Eu precisei abrir minha cabeça para aceitar que tudo o que havia experimentado em
termos de aulas centralizadas no professor, de crianças dependentes de adultos, entre outros
conceitos, poderia ser diferente. O processo de aprendizagem em uma turma Montessoriana
requer confiança por parte do professor na criança, desde que esse mesmo professor garanta um
ambiente que provê todo o necessário para que a criança se desenvolva.
Outro ponto interessante do componente realidade e natureza é o fato de que nem todos
podem usar o mesmo objeto ao mesmo tempo. A Pré-escola não dispunha de vários
equipamentos do mesmo tipo; era uma versão só de cada atividade. Dessa forma, caso a tarefa
desejada por João estivesse sendo realizada por Maria, João deveria esperar que a colega de
classe finalizasse seu trabalho e devolvesse a tarefa a seu lugar. É um exercício de respeito pelo
trabalho e pelo tempo dos outros, para que a estrutura e a ordem do ambiente pelo qual ele tanto
preza se preserve. João pode se frustrar em um primeiro momento e fazer birra porque quer
realizar o exercício naquele exato momento, entretanto perceberá que sua tristeza não fará com
que Maria termine mais rápido, assim como quando ficamos irritados na fila do mercado, mas
a fila não diminui. Lidar com a realidade dentro da sala de aula prepara as crianças para lidar
com ela fora dali.
Esses são relatos e impressões que mais me marcaram durante o período de trabalho
naquela Pré-Escola. É claro que os outros componentes também foram importantes, mas esses
dois aqui elencados se relacionam aos demais, e foram para mim, alguém no início do contato
com a Educação em si, cheia de pré-conceitos, decisivos na forma como atuo profissionalmente
hoje.
4. CONCLUSÃO
Reconheço que o fato de ter iniciado meu caminho em uma escola particular muito bem
equipada, com um público de alto poder aquisitivo, influenciou e muito a minha experiência,
pois dificilmente eu teria as mesmas impressões em uma Pré-escola de escola pública, pelo
simples fato de que a sala de aula Montessoriana demanda recursos. Entretanto, esses recursos
não precisam ser os mais caros nem os mais bonitos do mercado; é possível construir e equipar
uma sala de aula Montessoriana, ou até mesmo criar o ambiente Montessoriano sem os mesmos
materiais que encontrei na Escola Americana.
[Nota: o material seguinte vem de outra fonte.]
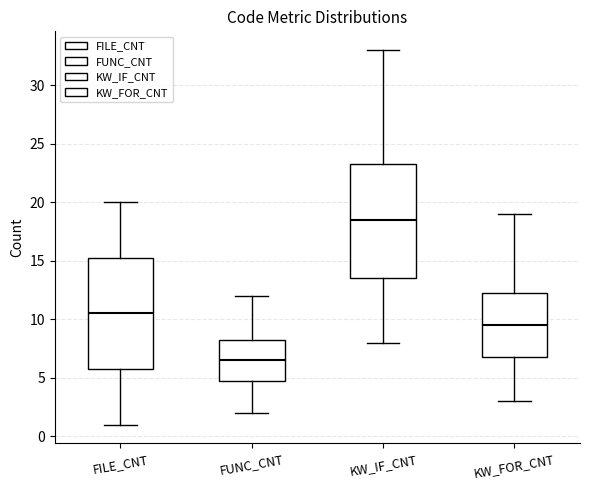

Reading left to right, read every box against the y-axis: the position of its median line, the range the box covers, and the ends of its whiskers. The values are not printed on the chart, so give them approximately, as read against the axis.

FILE_CNT: median 10.5, box 6.0 to 15.5, whiskers 1.0 to 20.0
FUNC_CNT: median 6.5, box 5.0 to 8.5, whiskers 2.0 to 12.0
KW_IF_CNT: median 18.5, box 13.5 to 23.5, whiskers 8.0 to 33.0
KW_FOR_CNT: median 9.5, box 7.0 to 12.5, whiskers 3.0 to 19.0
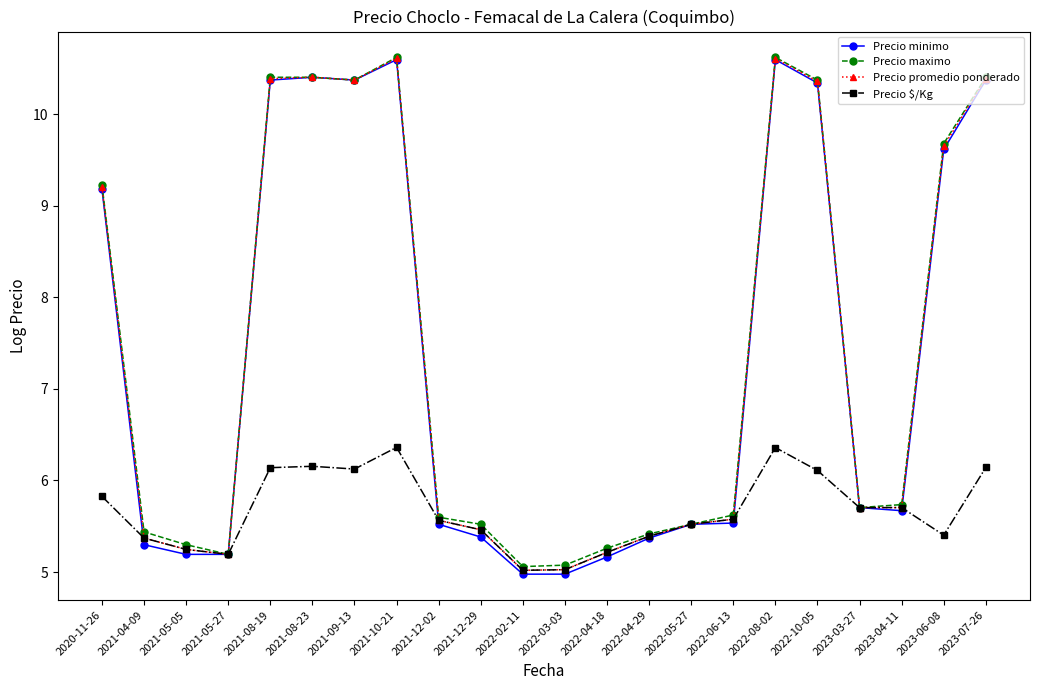

What is the total value across all series at 2021-12-29?

21.8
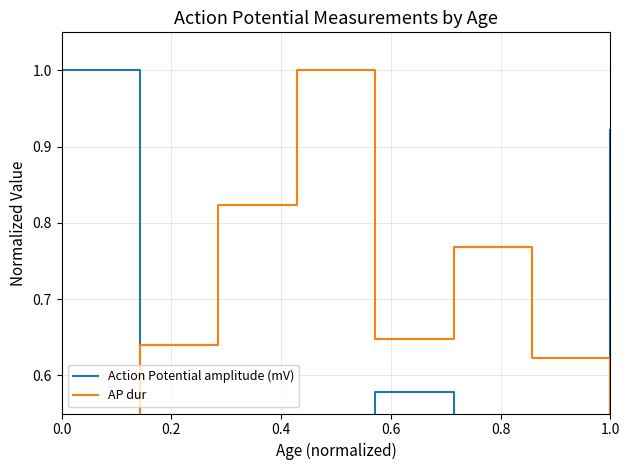

What is the difference between the maximum and minimum values in the Action Potential amplitude (mV) series?

1.0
O ambiente, apesar de ser um dos elementos chave para Maria Montessori, não é o mais
essencial. Sem um professor que o estimule, incentive, que seja referência para seus alunos no
tratamento, no respeito e no aprendizado, o ambiente não se consolida. Um não se sustenta sem
o outro.
Os maiores ganhos por mim adquiridos como resultado dessa experiência profissional
foram: uma mente aberta para a criança em processo de aprendizagem; uma mente aberta para
o meu trabalho enquanto educadora; a percepção de que é importante oferecer à criança aquilo
que ela precisa, e que nem sempre é o que eu precisaria.
É claro que o trabalho da criança é muito diferente do trabalho adulto. Crianças usam
o ambiente para melhorar a si mesmas; adultos usam a si mesmos para melhorar o
ambiente. Crianças trabalham pelo processo em si; adultos trabalham para alcançar
fim e resultado. (LILLARD, 1972, p.38)
LILLARD, Paula Polk. Montessori: A Modern Approach. Paperback edition. New York;
Schocken Books Inc., 1972.
MONTESSORI, Maria. GUTEK, Gerald Lee (ed.). The Montessori Method: The Origins of an
Educational Innovation - Including an Abridged and Annotated Edition of Maria Montessori's
The Montessori Method. Lanham, Rowman& Littlefield Publishers, Inc. 2004.
RÖHRS, Hermann. Maria Montessori. Crad. Danilo Di Manno de Almeida, Maria Leila Alves.
Recife: Fundação Joaquim Nabuco, Editora Massangana, 2010.